От изумления он слова не мог вымолвить, стоял столбом. Лизавета Максимовна улыбнулась.
– Иди, иди сюда, – тихо сказала, – выкладывай, что там в городе… Только, пожалуйста, правду. Я ведь почти все знаю, мне Бела Наумовна рассказала…
«Черт бы попрал эту Белу Наумовну! – с досадой подумал Валиади. – Больно уж правда-то нехороша…»
– Ну, слава богу, Лизушка, что тебе полегчало! – бодро сказал он. – Ты не волнуйся, ничего особенного. Судя по всему, немцы жмут, но ведь и наши не сидят сложа руки.
– Какая-то неразбериха у меня в голове, – болезненно поморщилась Лизавета Максимовна. – Все эти дни такой грохот… Вижу, будто земля лопнула, как арбуз, и я падаю в черную трещину…
– Ты бредила, – сказал Валиади.
– Да? Может быть, это и к лучшему: наяву-то, верно, еще страшнее было.
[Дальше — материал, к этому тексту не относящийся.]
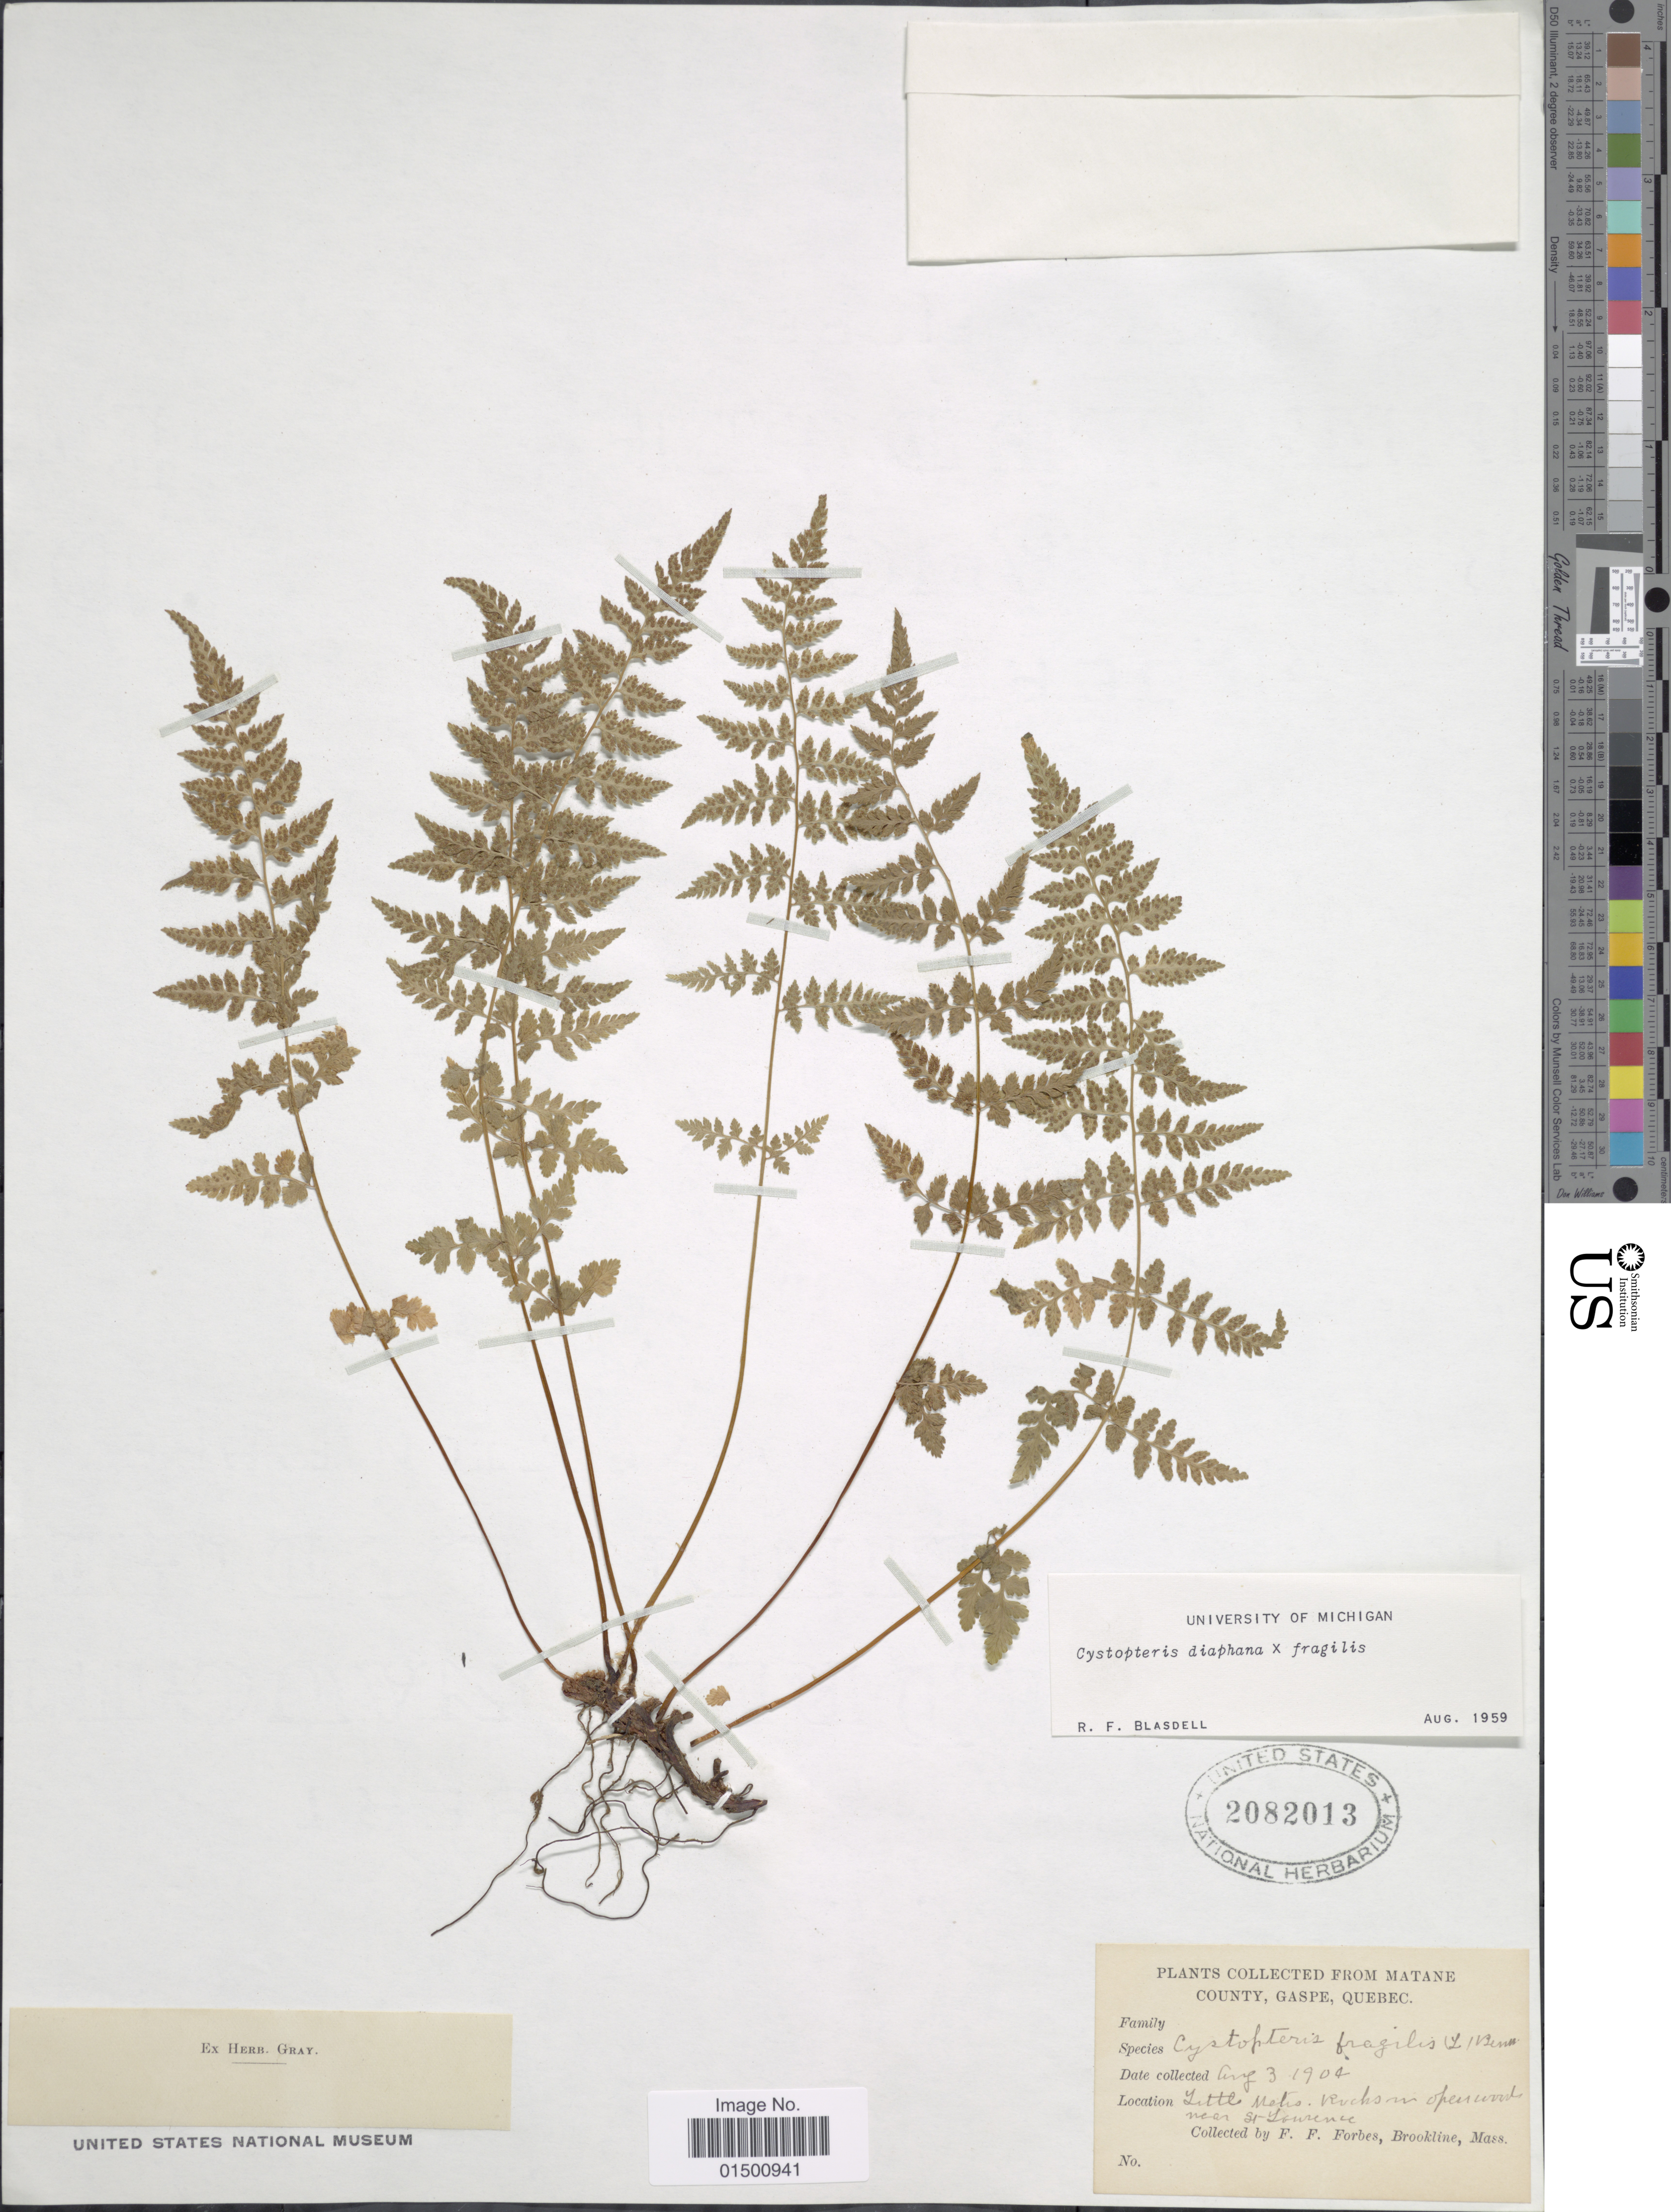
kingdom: Plantae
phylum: Tracheophyta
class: Polypodiopsida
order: Polypodiales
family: Cystopteridaceae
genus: Cystopteris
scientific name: Cystopteris diaphana x C. fragilis (L.) Bernh.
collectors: F. Forbes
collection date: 1904-08-03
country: Canada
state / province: Quebec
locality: Matane County, Gaspe, Little Metis, rocks in open wood near St. Lawrence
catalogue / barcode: US 2082013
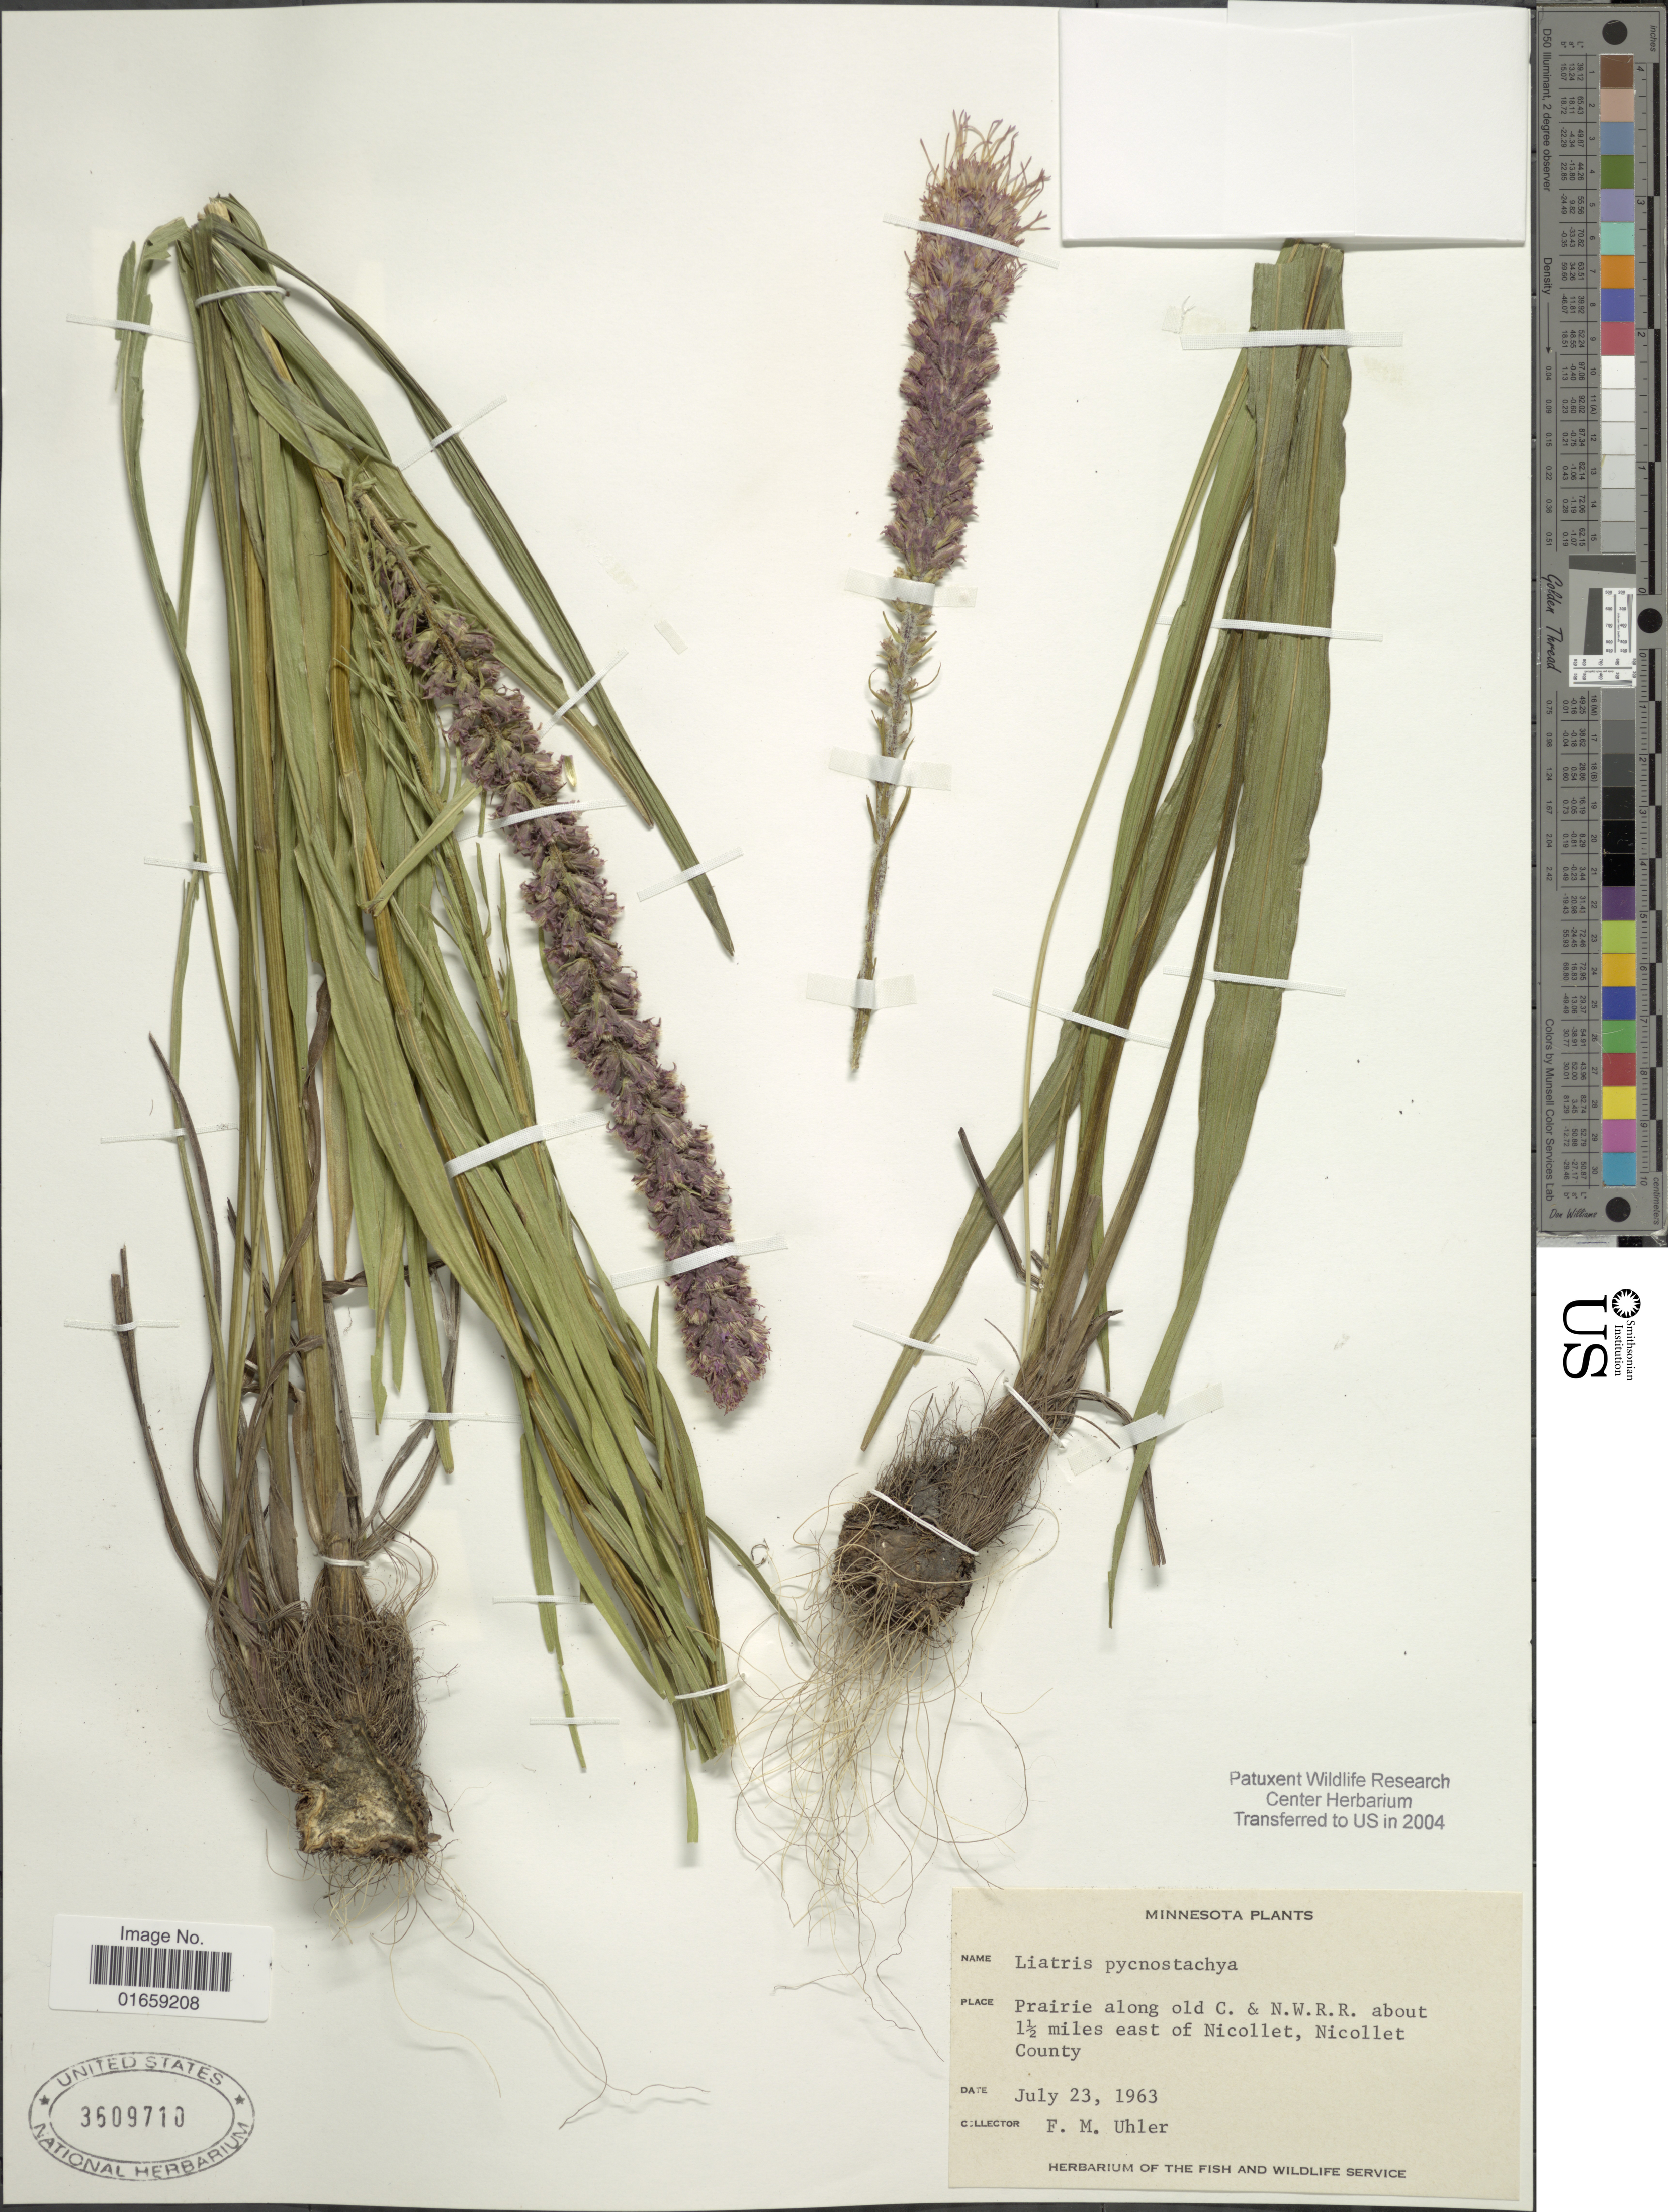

– Ох, уж и не говорите! – всплеснула руками Бела Наумовна. – Вы себе и представить не можете, какой ужас! Какой ужас! Мой Ханан, он же, знаете, глухой, как вот эта табуретка, ему ничего, а я ну просто умирала от страха!
– Это правда, что город сдадут? – спросила вдруг Лизавета Максимовна.
– Кто это тебе сказал? – нахмурился Валиади, снова мысленно посылая ко всем чертям болтливую старуху. – Я только сейчас видел товарища Приходько, – солгал он, – он мне ничего не говорил.
– Вот как? – сонно проговорила Лизавета Максимовна. – А я думала… думала…
Она вдруг умолкла. Голова ее бессильно склонилась набок, к плечу, веки медленно опустились. Валиади сделал страшные глаза. «Спит!» – шепнул он старухе, и они оба вышли на цыпочках из комнаты.
– Товарищ Валиади, – уже на пороге дома громко зашептала старуха Дрознесс, – разве я не понимаю: вы хотели успокоить свою супругу, но ради всего святого скажите, что вы слышали от товарища Приходько? Мой Ханан уверяет, что по плану эвакуации мы отправляемся послезавтра. Как вы думаете, до послезавтра ничего не случится?
– К сожалению, – Валиади оглянулся, точно боясь, что его подслушают, – к сожалению, Бела Наумовна, уже случилось. Мост разбит… Понимаете, что это значит?
– О, бог мой, бог! – задохнулась старуха. – Так что же делать? Что же делать, товарищ Валиади?
Она заплакала. Валиади молчал. Ну что он мог ей сказать?
Около полудня снова завыла сирена. Ровно в двенадцать началась бомбежка. С небольшими перерывами она продолжалась до позднего вечера. Ночью все умолкло. Чернота неба – тяжелого, осеннего – и наступившая мертвая тишина, тревожные, дрожащие отсветы пожаров и усилившийся запах гари – все это уже физически угнетало, давило на грудь, до боли затрудняло дыхание. И когда это ощущение мертвизны и какого-то противоестественного покоя достигло предела, откуда-то издалека донеслись странные, неприятно лязгающие и как бы тоже задыхающиеся звуки громыхающего о камень железа, – и вот тогда, обходя горящие здания, черные от копоти и пыли, молчаливые, угрюмые и сосредоточенные в своей, теперь уже личной, ненависти к врагу, через город пошли и поехали отступающие войска.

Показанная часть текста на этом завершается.